EXTRACTED INFORMATION:

=-=-=-=-=

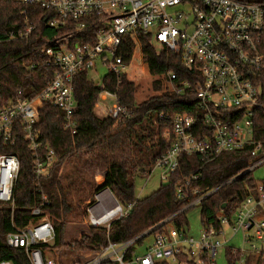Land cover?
Segmentation results:
<instances>
[{
	"label": "built area",
	"instance_id": "built-area-1",
	"mask_svg": "<svg viewBox=\"0 0 264 264\" xmlns=\"http://www.w3.org/2000/svg\"><path fill=\"white\" fill-rule=\"evenodd\" d=\"M22 1L44 12L38 23L47 17L45 26L61 32L39 48L49 57L45 66L58 70L54 79L37 97L18 99L0 110V142L13 146L22 136L33 151L37 178L48 176L55 161L54 151L37 139L43 103L60 110L65 130L75 134V78L101 65L120 84L128 68L120 55L123 43L127 38L138 41V33L150 35L156 47L180 57L188 76L180 79L169 73V92L191 95L195 100L192 115L160 116L170 124L165 153L154 166L161 171V181L169 182L183 157L212 161L223 153L246 151L249 155L246 170L225 184L250 175L252 187L246 198L232 213L225 210L226 205L222 207L216 227H203L199 240L167 224L163 230L155 227L128 241L108 240L69 264H217L221 248L232 255L239 253L235 264H264V180L256 181L253 176L264 170V91L256 82L263 61L264 0ZM35 28L31 23L17 38L29 37ZM34 68L32 65L30 70ZM100 90L99 102L114 100L109 109L100 107L99 102L96 105L104 117L118 122L132 118L133 111L120 103L116 93L107 91L104 83ZM19 171L16 156L0 155V203L12 210ZM197 181L198 176L193 175L176 187V198L185 205L184 210L199 206L219 190L201 192L192 187ZM106 191L95 197L96 204L88 212L93 227L109 231L111 223L128 217L135 204L123 208ZM42 200L41 208L31 211L39 219L24 228L15 227L6 243L12 249H22L28 264H66L65 259L56 257L58 250L51 248L54 230L42 211L49 202L45 196ZM110 212L115 213L108 217ZM236 238L246 248L229 244ZM250 256L254 259L249 260Z\"/></svg>",
	"mask_w": 264,
	"mask_h": 264
},
{
	"label": "trees",
	"instance_id": "trees-1",
	"mask_svg": "<svg viewBox=\"0 0 264 264\" xmlns=\"http://www.w3.org/2000/svg\"><path fill=\"white\" fill-rule=\"evenodd\" d=\"M43 15L44 12L37 6L27 5L22 0H0V110L18 99L37 97L58 72L54 67L45 66L49 57L41 54L39 48L59 37L61 32L45 26L47 17L38 23ZM31 23L36 25L35 31L25 39L17 38ZM137 36L142 60L149 74L157 78L152 84L155 95L137 103V87L126 76L120 84L112 75L106 74L103 78L106 90L116 93L120 103L133 111L132 118L118 122L98 117L95 110L101 90L90 81L89 73L84 72L74 82L77 102L73 118L77 124L75 134L65 130L64 114L49 102H44L39 109L37 139L55 153L48 176H35L33 151L22 136L13 146L0 142V155H13L20 161L14 189V209L0 203V262L28 264L24 251L10 248L6 237L15 227L24 228L39 219L31 211L41 208L43 196L49 205L44 206L42 211L49 216L54 230L51 248L61 252L70 250L75 254L97 250L108 240L113 243L131 240L155 227L163 230L167 224L188 231L187 212L191 209L184 210L185 205L177 200L176 187L193 175L198 176V181L192 183L194 189L201 192L219 189L199 205L203 227L211 224L216 227V215L223 206L226 205L225 210L232 213L246 198L248 188L252 187L250 175L225 185L246 170L249 162L246 151L223 153L212 161H205L199 156L183 157L167 184H161L143 199L136 198V181L151 175L166 150L165 136L170 124L160 116L192 115L195 108L193 96H178L169 92V73H175L180 79L188 76L181 66L180 57L166 48L158 49L150 35L138 33ZM135 48L136 43L131 38L124 41L120 55L128 66ZM260 52L263 61L256 82L264 91V33ZM32 65L35 68L30 70ZM127 150L130 153L126 154ZM116 152H121L124 160L115 158ZM91 153L96 154L97 164L91 168L79 166V158ZM69 164L73 169L65 172ZM96 169L105 171L101 186L95 181ZM104 190H108L123 208L135 204L129 216L113 221L109 231L91 227L78 239L66 242L67 225L80 224L87 216L78 213L74 203L81 205L90 201L93 204L95 197ZM226 257L228 264H235L239 253L232 255L230 250H226ZM252 258L250 256L249 260Z\"/></svg>",
	"mask_w": 264,
	"mask_h": 264
},
{
	"label": "rangeland",
	"instance_id": "rangeland-1",
	"mask_svg": "<svg viewBox=\"0 0 264 264\" xmlns=\"http://www.w3.org/2000/svg\"><path fill=\"white\" fill-rule=\"evenodd\" d=\"M134 42L136 43V48L134 50L133 59L127 68V79L135 83L137 87L136 102L140 103L144 100H147L149 97L155 95V92L152 89V84L155 80H157V78H153L149 74L148 68L142 60L141 47L139 45V42L136 40H134ZM106 74H107V70L100 65L97 67L95 71H92L89 73V79L95 84L97 88L100 89L102 87L103 78ZM113 104H114V100L111 98H108V99L106 98V100H100L99 102L100 107H103L105 109L111 108ZM100 107H97L95 112L98 117L103 118L104 115ZM128 153H130L129 150H127L126 154ZM114 156L115 158H118L119 160H124L122 158L121 152L119 153L116 152ZM96 159H97V156L95 153H91L88 155L86 154L82 155L81 158H79V166L91 168L93 165L97 164ZM72 169H73L72 165L69 164L65 167V172H69ZM104 174H105V171L96 169L95 181L97 185L101 186L103 184ZM253 176H254V179H256V181L264 180V170L262 169L257 170L253 174ZM99 180H101L100 183H99ZM161 184H163V182L161 181V171L159 169H154L151 175L147 179H138L136 181V186H135L136 198L143 199L151 195L153 192H155L160 187ZM105 191L106 190H104L103 192ZM74 204L76 207V211L78 213H80L81 215L87 214V216L83 217V222L80 224L69 223L67 225L65 236H64L66 242H69L70 240L78 239L80 235H82L83 233H87L88 229L93 227L89 221L90 214L88 211L96 204V199H95V203L93 204H91L90 201H86L84 204H81V205L78 203H74ZM112 207H113V204H112ZM46 216L49 217L48 215ZM187 218L189 222V228H188L189 235L195 238L196 240H199L201 236V232L203 230L199 206L189 210L187 212ZM229 244H232L236 246L237 248H246L243 246L240 238H236L234 241L230 242ZM81 254H75L70 250L62 251V252L58 250L56 257L60 259L61 261L65 259L66 264H69V262H72L73 260L79 258ZM53 257L55 258V256ZM216 261H217V264H228L226 252L222 248L219 250V254H218Z\"/></svg>",
	"mask_w": 264,
	"mask_h": 264
},
{
	"label": "bare ground",
	"instance_id": "bare-ground-1",
	"mask_svg": "<svg viewBox=\"0 0 264 264\" xmlns=\"http://www.w3.org/2000/svg\"><path fill=\"white\" fill-rule=\"evenodd\" d=\"M114 213H115V212H110V213H108V217H109V216H112Z\"/></svg>",
	"mask_w": 264,
	"mask_h": 264
},
{
	"label": "water",
	"instance_id": "water-1",
	"mask_svg": "<svg viewBox=\"0 0 264 264\" xmlns=\"http://www.w3.org/2000/svg\"><path fill=\"white\" fill-rule=\"evenodd\" d=\"M223 207H225V206H223Z\"/></svg>",
	"mask_w": 264,
	"mask_h": 264
}]
</instances>
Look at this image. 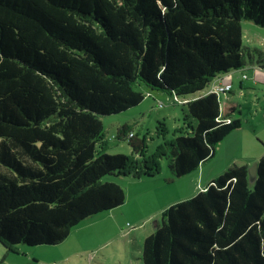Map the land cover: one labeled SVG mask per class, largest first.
<instances>
[{"label":"trees","instance_id":"trees-1","mask_svg":"<svg viewBox=\"0 0 264 264\" xmlns=\"http://www.w3.org/2000/svg\"><path fill=\"white\" fill-rule=\"evenodd\" d=\"M243 22L264 27V0H0V242L58 244L120 206L122 180L157 173L147 159L96 152L101 115L145 93L187 106L190 132L157 155H171L170 177L210 159L246 120L207 86L248 64L264 69L263 52L253 48L255 61L242 43ZM138 246L142 264H264V152L255 176L234 164L169 204Z\"/></svg>","mask_w":264,"mask_h":264},{"label":"rangeland","instance_id":"rangeland-1","mask_svg":"<svg viewBox=\"0 0 264 264\" xmlns=\"http://www.w3.org/2000/svg\"><path fill=\"white\" fill-rule=\"evenodd\" d=\"M250 24L253 29L245 28L242 43L251 48L256 61L258 55L253 48L260 49L264 55V27ZM251 67L255 68L249 66L231 72L236 81H240L245 73L243 81L250 83L249 88L242 90L235 86L232 100L240 111L238 116L245 119L247 125L264 126V69L252 71ZM220 100L228 102L223 93ZM186 117H189L186 104L171 99L166 93L153 91L145 93L140 104L118 113L101 115L104 131L96 143V152L124 155L129 162L134 158L147 159L156 169V180L129 184L136 190L129 196L125 190L126 200L122 206L110 213L104 211L82 220L58 244L19 243L7 248L0 242V264H142L138 244L153 231L160 210L173 203L178 195L188 192L185 190L188 189L187 182L184 185L177 183L182 178L189 179L188 174L193 170L165 182L164 174L171 172L168 165L171 155L157 157L166 140L190 132ZM123 125L131 127L144 142L143 153H133L129 133L122 129ZM108 177L114 175H106L104 179Z\"/></svg>","mask_w":264,"mask_h":264},{"label":"crops","instance_id":"crops-1","mask_svg":"<svg viewBox=\"0 0 264 264\" xmlns=\"http://www.w3.org/2000/svg\"><path fill=\"white\" fill-rule=\"evenodd\" d=\"M246 27H248L249 29H253V26H251L250 23L243 22L242 36H243V31L245 30ZM249 66L255 67V68L253 67L250 68L251 70L253 69L252 71L259 68L253 63V64H248L244 66L240 70L247 69V67ZM243 79H246V77L245 78L241 77L240 81L238 80L236 81L234 79V76L230 77L232 87L229 92H226L223 94L224 100L227 99L229 101L230 99L232 100L234 98L233 92H234L235 86L240 88V90H242L243 88H249L248 86H250L249 85L250 83L248 82L245 83ZM178 102L182 104L184 103L183 101H178ZM132 132L135 134L133 130ZM256 136H259L261 138L260 141L258 140L259 138H257ZM263 152H264V126L261 124L259 126L258 125H247V123L245 122L241 127L231 131L220 141L214 155L210 159L205 160L202 163H200V165L196 169L190 172L188 174L189 179L182 178L183 180L182 179L178 180L180 181L177 183L178 185H181V184L184 185L185 182L188 183V189L187 188L185 189V190H188V192L178 195V197L173 199V201L175 202L177 200L192 196L197 191L205 188L212 179L216 178L221 172H223L225 169H227L231 165L248 164L249 166H251L253 164H256L257 160L263 154ZM170 176L171 175L169 173L164 174L165 178H169ZM154 180H156L155 175L149 178H140L138 180H132L128 178V179L122 180L120 183L123 188L126 186V189L124 188V190H127L128 196H129V194H133V192L136 190V187L129 186V184L150 183ZM125 200H126V197H125ZM173 201H170V202H173ZM123 204L124 202L120 206H122ZM120 206L114 209H111V210H107V211L108 213H110L118 209ZM163 209L164 208H162L160 212Z\"/></svg>","mask_w":264,"mask_h":264},{"label":"built area","instance_id":"built-area-1","mask_svg":"<svg viewBox=\"0 0 264 264\" xmlns=\"http://www.w3.org/2000/svg\"><path fill=\"white\" fill-rule=\"evenodd\" d=\"M230 77H231V71L227 74L220 76V77L214 78L209 83V85L207 86L206 92L215 93L220 99V95L222 93L224 94V93L229 92L231 90L232 84L230 81ZM245 77H246V74L243 73L242 78H245ZM175 101H181V100H175ZM220 102H221V100H220ZM131 134L132 133L130 132L129 135H131Z\"/></svg>","mask_w":264,"mask_h":264},{"label":"water","instance_id":"water-1","mask_svg":"<svg viewBox=\"0 0 264 264\" xmlns=\"http://www.w3.org/2000/svg\"><path fill=\"white\" fill-rule=\"evenodd\" d=\"M235 70H237V69H232L231 72L235 71ZM239 114L240 113H238L237 115H239ZM249 174H250L251 177L255 176V174H256V164H253V165L249 166Z\"/></svg>","mask_w":264,"mask_h":264}]
</instances>
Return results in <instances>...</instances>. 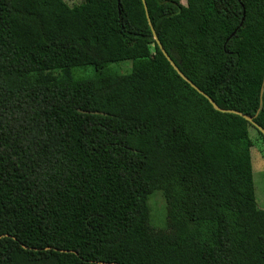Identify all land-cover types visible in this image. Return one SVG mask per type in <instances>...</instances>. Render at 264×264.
<instances>
[{
    "label": "trees",
    "instance_id": "1",
    "mask_svg": "<svg viewBox=\"0 0 264 264\" xmlns=\"http://www.w3.org/2000/svg\"><path fill=\"white\" fill-rule=\"evenodd\" d=\"M146 4L264 128V0ZM250 127L143 0H0V264H264Z\"/></svg>",
    "mask_w": 264,
    "mask_h": 264
},
{
    "label": "rangeland",
    "instance_id": "2",
    "mask_svg": "<svg viewBox=\"0 0 264 264\" xmlns=\"http://www.w3.org/2000/svg\"><path fill=\"white\" fill-rule=\"evenodd\" d=\"M69 5L79 3L81 0H65ZM132 60H123L119 62H111L108 64L109 69L113 73H127L132 67ZM92 67L73 68V74L76 77H87ZM251 138L254 140L252 147V168L254 173V183L256 188V198L258 207L264 208V142L262 136L254 127L249 128ZM150 210L151 225L157 228L164 227L166 224L167 203L160 191L152 193L148 198Z\"/></svg>",
    "mask_w": 264,
    "mask_h": 264
},
{
    "label": "water",
    "instance_id": "3",
    "mask_svg": "<svg viewBox=\"0 0 264 264\" xmlns=\"http://www.w3.org/2000/svg\"><path fill=\"white\" fill-rule=\"evenodd\" d=\"M144 2V5H145V9H146V13H147V16H148V20H149V23L151 25V28H152V31L154 33V37L155 39L157 40L160 48L162 49L164 55L167 57V59L170 61L171 65L174 67V69L185 79L187 80L196 90H198L200 93H202L203 95H205L209 101L213 104V106L220 110V111H226V112H236V113H239L240 115L244 116L246 119H248L249 121H251L253 123V125H255L260 131H262V133L264 134V128L262 126H260L257 122H255L254 120V117L252 116H249L247 114H244L242 112H239V111H236L234 109H224V108H221L216 102L215 100L209 96L207 93H205L204 91H202L194 82H192L181 70L180 68L177 66V64L174 62V60L170 57V55L167 53V51L164 49L162 43L160 42L159 40V37L156 33V30L154 29V26L151 22V19H150V16H149V13H148V8H147V4H146V0H143Z\"/></svg>",
    "mask_w": 264,
    "mask_h": 264
}]
</instances>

=-=-=-=-=

EXERCISE AIM:
Extract each line of the records above that contains the string "ground", reproducing every such line in full.

WRITTEN ANSWER:
	"label": "bare ground",
	"instance_id": "bare-ground-1",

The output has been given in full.